A few years ago, my mother’s younger brother, Sharan uncle, who accompanied us on our yearly trips, told me a story. It was another hot sunny day, and we were eating our ice-creams while standing before the tiger enclosure. 

He asked me “Do you know why Whisker is so sad all the time?” Whisker was what I had named the in-house tiger. Sharan uncle was the only other person who called him that. Whisker did look sadder and weaker every year we came. Right then, he looked like his body was a balloon that had been deflated. 

“Many years ago, his tigress went missing.” 

“Do you mean she jumped out of the moat?” I had been secretly entertaining that possibility, even though my sister thought I was stupid for thinking that. 

“That’s the thing—nobody knows. One night, the night keepers heard loud tortured howlings from here. When they came to investigate, they saw that only Whisker was left. You can imagine the panic that created. The whole zoo was put on lockdown for months, they searched every nook and cranny, every little cavern, looking for her. For a while there were even talks for shutting down the zoo forever because the risk was too great. But then after six months of complete lockdown, one day they opened the zoo. Just like that. No one spoke of the missing tiger again and no one to this day ever discovered where she went.” 

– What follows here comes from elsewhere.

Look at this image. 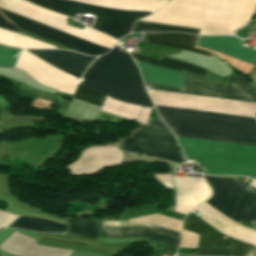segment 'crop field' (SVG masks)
Segmentation results:
<instances>
[{"mask_svg":"<svg viewBox=\"0 0 256 256\" xmlns=\"http://www.w3.org/2000/svg\"><path fill=\"white\" fill-rule=\"evenodd\" d=\"M122 152L115 147H96L86 149L79 160L69 165L72 174H83L93 172L105 165H116L120 163Z\"/></svg>","mask_w":256,"mask_h":256,"instance_id":"crop-field-13","label":"crop field"},{"mask_svg":"<svg viewBox=\"0 0 256 256\" xmlns=\"http://www.w3.org/2000/svg\"><path fill=\"white\" fill-rule=\"evenodd\" d=\"M149 111H150V108H144L139 119L137 118L138 120L136 121L139 122L140 124H144L146 122Z\"/></svg>","mask_w":256,"mask_h":256,"instance_id":"crop-field-25","label":"crop field"},{"mask_svg":"<svg viewBox=\"0 0 256 256\" xmlns=\"http://www.w3.org/2000/svg\"><path fill=\"white\" fill-rule=\"evenodd\" d=\"M108 237L145 236L157 242L178 247L181 234L154 226L102 227Z\"/></svg>","mask_w":256,"mask_h":256,"instance_id":"crop-field-15","label":"crop field"},{"mask_svg":"<svg viewBox=\"0 0 256 256\" xmlns=\"http://www.w3.org/2000/svg\"><path fill=\"white\" fill-rule=\"evenodd\" d=\"M68 225L70 228L68 235L97 238V221L69 219Z\"/></svg>","mask_w":256,"mask_h":256,"instance_id":"crop-field-20","label":"crop field"},{"mask_svg":"<svg viewBox=\"0 0 256 256\" xmlns=\"http://www.w3.org/2000/svg\"><path fill=\"white\" fill-rule=\"evenodd\" d=\"M154 106L175 135L256 146V118Z\"/></svg>","mask_w":256,"mask_h":256,"instance_id":"crop-field-6","label":"crop field"},{"mask_svg":"<svg viewBox=\"0 0 256 256\" xmlns=\"http://www.w3.org/2000/svg\"><path fill=\"white\" fill-rule=\"evenodd\" d=\"M131 55L133 59L137 61H141V62H145V63H149V64H153V65H157V66H161V67H165V68H169V69H173L181 72L182 70H184L190 73L197 74L201 77H203V75L206 73V70L202 68H199L187 63H183L180 61L172 60L169 58H165V57H163L161 61H158V60H154V59H150V58H146V57H142L134 54H131ZM137 61L135 62L141 72L143 80L182 90V73L181 72H177V71L137 62Z\"/></svg>","mask_w":256,"mask_h":256,"instance_id":"crop-field-10","label":"crop field"},{"mask_svg":"<svg viewBox=\"0 0 256 256\" xmlns=\"http://www.w3.org/2000/svg\"><path fill=\"white\" fill-rule=\"evenodd\" d=\"M148 87H152L155 90L170 91L191 95H199L220 99H228L242 102L256 103V90L254 87L248 83L246 80L240 77H229L226 84V88L203 79L197 75L190 74L183 71V90L187 91H197V92H206V93H216V94H225V95H235V96H244V97H253V98H244V97H235V96H225V95H216V94H206V93H197V92H187L181 91L149 82H145ZM149 90L147 91L151 97L154 104L172 106L186 109H198L222 113H230L236 115L252 116L256 117V104L242 103L228 100H220L199 96H191L170 92H162Z\"/></svg>","mask_w":256,"mask_h":256,"instance_id":"crop-field-2","label":"crop field"},{"mask_svg":"<svg viewBox=\"0 0 256 256\" xmlns=\"http://www.w3.org/2000/svg\"><path fill=\"white\" fill-rule=\"evenodd\" d=\"M142 37H146V42L148 43L179 48L207 56L211 55L206 51L194 49L197 37L194 35L183 33H144Z\"/></svg>","mask_w":256,"mask_h":256,"instance_id":"crop-field-17","label":"crop field"},{"mask_svg":"<svg viewBox=\"0 0 256 256\" xmlns=\"http://www.w3.org/2000/svg\"><path fill=\"white\" fill-rule=\"evenodd\" d=\"M156 177L167 187L173 188L170 175L156 174Z\"/></svg>","mask_w":256,"mask_h":256,"instance_id":"crop-field-24","label":"crop field"},{"mask_svg":"<svg viewBox=\"0 0 256 256\" xmlns=\"http://www.w3.org/2000/svg\"><path fill=\"white\" fill-rule=\"evenodd\" d=\"M120 149L146 153L183 163L182 150L174 135L158 120L148 119L130 138L122 140Z\"/></svg>","mask_w":256,"mask_h":256,"instance_id":"crop-field-9","label":"crop field"},{"mask_svg":"<svg viewBox=\"0 0 256 256\" xmlns=\"http://www.w3.org/2000/svg\"><path fill=\"white\" fill-rule=\"evenodd\" d=\"M89 69L145 92L136 65L129 55L125 53L113 49L106 55L96 59ZM89 69H87L83 75L84 81L82 85L122 102L153 107L149 97L145 94L146 92H140L119 81ZM82 85H78L73 98L101 106L106 96Z\"/></svg>","mask_w":256,"mask_h":256,"instance_id":"crop-field-5","label":"crop field"},{"mask_svg":"<svg viewBox=\"0 0 256 256\" xmlns=\"http://www.w3.org/2000/svg\"><path fill=\"white\" fill-rule=\"evenodd\" d=\"M10 227L29 230V231H39V232H57L65 233L67 232V227L43 220L31 217H20L18 218Z\"/></svg>","mask_w":256,"mask_h":256,"instance_id":"crop-field-18","label":"crop field"},{"mask_svg":"<svg viewBox=\"0 0 256 256\" xmlns=\"http://www.w3.org/2000/svg\"><path fill=\"white\" fill-rule=\"evenodd\" d=\"M35 5L58 12L66 16L75 14H90L95 16L92 28L106 33L116 39L129 33L133 22L158 10L168 1L165 0H76L86 3L103 5L119 9L135 10H118L103 6L86 4L71 0H27Z\"/></svg>","mask_w":256,"mask_h":256,"instance_id":"crop-field-7","label":"crop field"},{"mask_svg":"<svg viewBox=\"0 0 256 256\" xmlns=\"http://www.w3.org/2000/svg\"><path fill=\"white\" fill-rule=\"evenodd\" d=\"M205 180L213 190V197L208 200L214 206L236 221L256 220V181L247 185L240 177L207 176ZM209 202L196 207L200 217L216 230L245 243L256 246V230L239 224L215 208ZM197 215L191 212L183 229L200 234L198 248L235 246L231 256H245L254 246L231 239L213 229Z\"/></svg>","mask_w":256,"mask_h":256,"instance_id":"crop-field-1","label":"crop field"},{"mask_svg":"<svg viewBox=\"0 0 256 256\" xmlns=\"http://www.w3.org/2000/svg\"><path fill=\"white\" fill-rule=\"evenodd\" d=\"M0 6L13 10L17 13L30 17L34 20L47 24L51 27L64 31L68 34L81 38L85 41L110 50L115 44V40L98 32L84 27L83 30L66 26L67 17L46 11L34 6L24 0H0ZM0 7L4 17L15 23L23 31L77 50L84 54L99 55L108 52L98 46L85 42L81 39L68 35L64 32L51 28L47 25L34 21L30 18L17 14L13 11ZM0 28L13 32H18L17 26L3 19L0 15Z\"/></svg>","mask_w":256,"mask_h":256,"instance_id":"crop-field-3","label":"crop field"},{"mask_svg":"<svg viewBox=\"0 0 256 256\" xmlns=\"http://www.w3.org/2000/svg\"><path fill=\"white\" fill-rule=\"evenodd\" d=\"M49 64L75 76L81 77L85 69L96 57H88L68 51L27 50ZM19 50L0 46V67L14 68L15 56Z\"/></svg>","mask_w":256,"mask_h":256,"instance_id":"crop-field-11","label":"crop field"},{"mask_svg":"<svg viewBox=\"0 0 256 256\" xmlns=\"http://www.w3.org/2000/svg\"><path fill=\"white\" fill-rule=\"evenodd\" d=\"M0 250L16 256H69L72 251L36 245L34 239L14 232Z\"/></svg>","mask_w":256,"mask_h":256,"instance_id":"crop-field-14","label":"crop field"},{"mask_svg":"<svg viewBox=\"0 0 256 256\" xmlns=\"http://www.w3.org/2000/svg\"><path fill=\"white\" fill-rule=\"evenodd\" d=\"M19 216L0 211V228L8 226Z\"/></svg>","mask_w":256,"mask_h":256,"instance_id":"crop-field-23","label":"crop field"},{"mask_svg":"<svg viewBox=\"0 0 256 256\" xmlns=\"http://www.w3.org/2000/svg\"><path fill=\"white\" fill-rule=\"evenodd\" d=\"M134 31H184V32L195 33V34H198L199 32V30H196V29L168 26V25L141 22V21H137L134 23L131 32H134Z\"/></svg>","mask_w":256,"mask_h":256,"instance_id":"crop-field-21","label":"crop field"},{"mask_svg":"<svg viewBox=\"0 0 256 256\" xmlns=\"http://www.w3.org/2000/svg\"><path fill=\"white\" fill-rule=\"evenodd\" d=\"M141 108L140 106L122 103L107 96L100 110L133 120L137 118Z\"/></svg>","mask_w":256,"mask_h":256,"instance_id":"crop-field-19","label":"crop field"},{"mask_svg":"<svg viewBox=\"0 0 256 256\" xmlns=\"http://www.w3.org/2000/svg\"><path fill=\"white\" fill-rule=\"evenodd\" d=\"M171 4L252 15L256 0H170ZM167 4L141 21L200 29L201 35H232L250 16Z\"/></svg>","mask_w":256,"mask_h":256,"instance_id":"crop-field-4","label":"crop field"},{"mask_svg":"<svg viewBox=\"0 0 256 256\" xmlns=\"http://www.w3.org/2000/svg\"><path fill=\"white\" fill-rule=\"evenodd\" d=\"M240 41L235 37H199L197 46L218 51L255 65L256 51L240 46Z\"/></svg>","mask_w":256,"mask_h":256,"instance_id":"crop-field-16","label":"crop field"},{"mask_svg":"<svg viewBox=\"0 0 256 256\" xmlns=\"http://www.w3.org/2000/svg\"><path fill=\"white\" fill-rule=\"evenodd\" d=\"M176 187L174 211L186 215L211 196V189L204 178L172 177Z\"/></svg>","mask_w":256,"mask_h":256,"instance_id":"crop-field-12","label":"crop field"},{"mask_svg":"<svg viewBox=\"0 0 256 256\" xmlns=\"http://www.w3.org/2000/svg\"><path fill=\"white\" fill-rule=\"evenodd\" d=\"M176 137L184 150L185 158L197 160L204 166L207 174H245L256 177V147Z\"/></svg>","mask_w":256,"mask_h":256,"instance_id":"crop-field-8","label":"crop field"},{"mask_svg":"<svg viewBox=\"0 0 256 256\" xmlns=\"http://www.w3.org/2000/svg\"><path fill=\"white\" fill-rule=\"evenodd\" d=\"M234 247L199 250V255L230 256Z\"/></svg>","mask_w":256,"mask_h":256,"instance_id":"crop-field-22","label":"crop field"}]
</instances>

We continued to silently lick our ice-creams, quick and methodical, before the sun got to it. 

“Do you know why I am telling you this story?”

He never told me why.  

This was the first year where no adult accompanied us to the zoo. The oldest amongst was seventeen and so we were allowed to go out, adultless. Everyone except me was in high spirits. They tended to pick on me less when there were adults around. But there was one benefit. Whenever Sharan uncle accompanied us, he’d always ride in the back, making sure that everyone, especially me, was going the same way. Lest I go missing like the tigress. 

But the truth is, I wasn’t trying to get lost. My cousins had the habit of riding their cycles really fast and only stopping for the big-ticket animals. They’d all congregate before the bears and the giraffes and the big cats, but I liked to see them all. There were over six types of deer and that’s not including the gazelles, there were birds and then there were water birds, there was an entire pathway just dedicated to snakes. And so, I stopped and observed, except with no one to hurry me. When I looked up and saw that I didn’t see any of the distinctive orange cycles. I pedaled down the most obvious route but then I saw a beautiful white butterfly with a deep blue border on its wings and turned my cycle onto a grassy pathway, chasing and cycling, until I looked around and realized that I was here and all alone. That was days ago. 

It’s been two weeks since I followed a butterfly and entered this world. I still cycle all the time, but I am not looking to find my way back. I know why the trees and rocks all look familiar. It’s because we are in the same place but in a different dimension, one without my cousins and the little island zoos. Last night Sharan uncle came to me and asked me how I was doing. I told him that I was mostly okay, but I missed him a lot. He asked me if I knew why I was here. Now I know I am not alone. I will find her. I will cycle through this forest until I do.